Towards the extraction of robust sign embeddings for low resource sign language recognition

Isolated Sign Language Recognition (SLR) has mostly been applied on datasets containing signs executed slowly and clearly by a limited group of signers. In real-world scenarios, however, we are met with challenging visual conditions, coarticulated signing, small datasets, and the need for signer independent models. To tackle this difficult problem, we require a robust feature extractor to process the sign language videos. One could expect human pose estimators to be ideal candidates. However, due to a domain mismatch with their training sets and challenging poses in sign language, they lack robustness on sign language data and image-based models often still outperform keypoint-based models. Furthermore, whereas the common practice of transfer learning with image-based models yields even higher accuracy, keypoint-based models are typically trained from scratch on every SLR dataset. These factors limit their usefulness for SLR. From the existing literature, it is also not clear which, if any, pose estimator performs best for SLR. We compare the three most popular pose estimators for SLR: OpenPose, MMPose and MediaPipe. We show that through keypoint normalization, missing keypoint imputation, and learning a pose embedding, we can obtain significantly better results and enable transfer learning. We show that keypoint-based embeddings contain cross-lingual features: they can transfer between sign languages and achieve competitive performance even when fine-tuning only the classifier layer of an SLR model on a target sign language. We furthermore achieve better performance using fine-tuned transferred embeddings than models trained only on the target sign language. The embeddings can also be learned in a multilingual fashion. The application of these embeddings could prove particularly useful for low resource sign languages in the future.

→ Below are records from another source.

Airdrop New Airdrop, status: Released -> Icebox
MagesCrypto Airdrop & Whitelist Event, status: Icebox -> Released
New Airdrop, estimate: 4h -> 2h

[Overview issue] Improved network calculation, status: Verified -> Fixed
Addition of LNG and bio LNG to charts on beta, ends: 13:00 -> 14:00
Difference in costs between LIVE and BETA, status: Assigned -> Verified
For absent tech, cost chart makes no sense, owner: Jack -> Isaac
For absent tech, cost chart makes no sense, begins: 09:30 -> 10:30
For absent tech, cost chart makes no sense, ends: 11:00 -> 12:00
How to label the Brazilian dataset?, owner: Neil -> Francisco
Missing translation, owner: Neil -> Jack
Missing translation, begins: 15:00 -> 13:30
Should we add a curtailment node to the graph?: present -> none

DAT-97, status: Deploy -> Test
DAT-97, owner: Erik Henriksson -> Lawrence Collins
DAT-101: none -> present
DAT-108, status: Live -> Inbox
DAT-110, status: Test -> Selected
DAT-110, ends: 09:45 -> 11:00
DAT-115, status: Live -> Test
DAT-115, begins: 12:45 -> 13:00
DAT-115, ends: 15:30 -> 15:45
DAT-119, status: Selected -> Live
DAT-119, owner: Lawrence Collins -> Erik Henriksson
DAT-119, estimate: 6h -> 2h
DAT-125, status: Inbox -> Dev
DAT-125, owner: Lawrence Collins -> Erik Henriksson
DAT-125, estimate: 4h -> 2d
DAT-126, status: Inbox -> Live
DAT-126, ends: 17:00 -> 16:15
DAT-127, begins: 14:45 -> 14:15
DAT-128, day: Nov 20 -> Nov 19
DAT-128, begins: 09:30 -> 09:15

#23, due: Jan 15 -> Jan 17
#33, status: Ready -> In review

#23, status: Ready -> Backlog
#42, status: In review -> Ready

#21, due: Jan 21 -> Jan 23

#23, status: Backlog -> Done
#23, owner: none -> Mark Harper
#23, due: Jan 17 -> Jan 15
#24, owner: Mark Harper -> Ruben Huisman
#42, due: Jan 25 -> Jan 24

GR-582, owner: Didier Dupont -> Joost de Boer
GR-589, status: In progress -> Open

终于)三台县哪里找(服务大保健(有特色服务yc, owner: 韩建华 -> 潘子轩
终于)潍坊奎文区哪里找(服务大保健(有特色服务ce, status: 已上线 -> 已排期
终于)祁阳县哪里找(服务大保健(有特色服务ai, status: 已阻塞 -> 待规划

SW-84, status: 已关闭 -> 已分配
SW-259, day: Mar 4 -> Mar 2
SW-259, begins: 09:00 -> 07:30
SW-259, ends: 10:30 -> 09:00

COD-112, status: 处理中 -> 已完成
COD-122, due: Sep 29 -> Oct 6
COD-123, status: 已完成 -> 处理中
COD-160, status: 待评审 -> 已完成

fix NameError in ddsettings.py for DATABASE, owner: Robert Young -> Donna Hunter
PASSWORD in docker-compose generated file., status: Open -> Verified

翻译：孤立手语识别（Isolated Sign Language Recognition, SLR）主要应用于由有限签约人群体缓慢且清晰地执行手语的数据集。然而，在现实场景中，我们面临挑战性的视觉条件、协同发音现象、小规模数据集以及签约人独立模型的需求。为解决这一难题，我们需要一个鲁棒的特征提取器来处理手语视频。人们可能预期人体姿态估计器是理想的选择，但由于其训练集与手语中具有挑战性的姿态之间存在领域不匹配，它们在手语数据上缺乏鲁棒性，而基于图像的模型通常仍优于基于关键点的模型。此外，尽管基于图像模型的迁移学习常规实践能获得更高的准确率，但基于关键点的模型通常在每个SLR数据集上从头开始训练。这些因素限制了它们在SLR中的实用性。从现有文献中，也不明确哪种姿态估计器（如果有）在SLR中表现最佳。我们比较了三种最常用的SLR姿态估计器：OpenPose、MMPose和MediaPipe。我们证明，通过关键点归一化、缺失关键点插补以及学习姿态嵌入，可以显著提升结果并实现迁移学习。研究表明，基于关键点的嵌入包含跨语言特征：它们可以在不同手语之间迁移，即使仅对目标手语的SLR模型分类器层进行微调，也能达到竞争性表现。此外，使用微调后的迁移嵌入比仅在目标手语上训练的模型取得了更好的性能。这些嵌入还可以以多语言方式学习。未来，这些嵌入的应用可能对低资源手语特别有用。